Concerns remain for France
October 11, 2011
Marc Lievremont has against all expectations carried France to the semi-finals but is it because of him or in spite of him? © Getty Images
And so it came to pass. France play Wales in a World Cup semi-final this weekend, despite almost all French players, coaches and supporters at a loss as to how it came about. For a side that lost two games in the pool stages and suffered a squad meltdown, not to mention an irreparable rift between the coach and some players, France are 80 minutes from a World Cup final.
Having turned up for just 10 minutes against the All Blacks, they managed a full half against an awful English side, but they'll have to show a huge amount more to beat an in-form Wales side.
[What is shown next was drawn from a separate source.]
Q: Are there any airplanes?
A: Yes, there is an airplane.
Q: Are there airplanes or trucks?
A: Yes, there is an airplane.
To their credit, France's players showed the kind of spirit and personal responsibility last weekend which has been hitherto lacking in this tournament. Lièvremont has been the focus of all of the nation's ire for the last few weeks but then again he's been an easy target.
Squad meltdown or not, the performance of some players in the Tonga game was downright disgraceful and while Lièvremont deserves it in the ear for his numerous selection and tactical mistakes, he cannot wear the jersey for the players.
With that nightmare now a not quite distant memory and that morale-boosting quarter final win against England in the back pocket, Les Bleus move onto the next level at Eden Park on Saturday with the whole rugby world wondering if they've got the cojones to put back-to-back performances together.
Naming an unchanged team for this weekend's game could be considered something of a bold new step for Lièvremont if he is indeed the person in charge of the controls. The preference of Morgan Parra over Francois Trinh-Duc at flyhalf continues to baffle and will once again be the major weak link this weekend against the Welsh.
The Dusautoir-Bonnaire-Harinordoquy troika were superb last weekend but they'll have their work cut out defending the No. 10 channel against the all-singing, all-dancing Wales backrow, and a re-born Jamie Roberts.
Then there is the scrum. France's front row was boosted last weekend with the return of Nicolas Mas at tighthead but the lingering presence of Jean-Baptiste Poux over the out of form Fabien Barcella continues to be an issue for France.
An imperious front row has been one of the few constants during the Lièvremont era but the loss of Thomas Domingo before the World Cup, allied to the injury problems of Barcella, Servat and Mas has meant the de-powering of an area that has always been a source of strength.
As this stage of the competition, the lure of the shining golden prize in the distance is motivation enough for the players so the very least we can expect from France will be a passionate, committed performance.
We know too that when the game breaks up, in Maxime Medard, Alexis Palisson and Vincent Clerc, France have some wonderful runners. But Les Bleus are brittle, as they have always been during Lièvremont's tenure and that could be decisive.
Talent and a big dollop of luck has got France this far, but the FFR-sanctioned 'curse of Marc Lièvremont' could still derail France's hopes.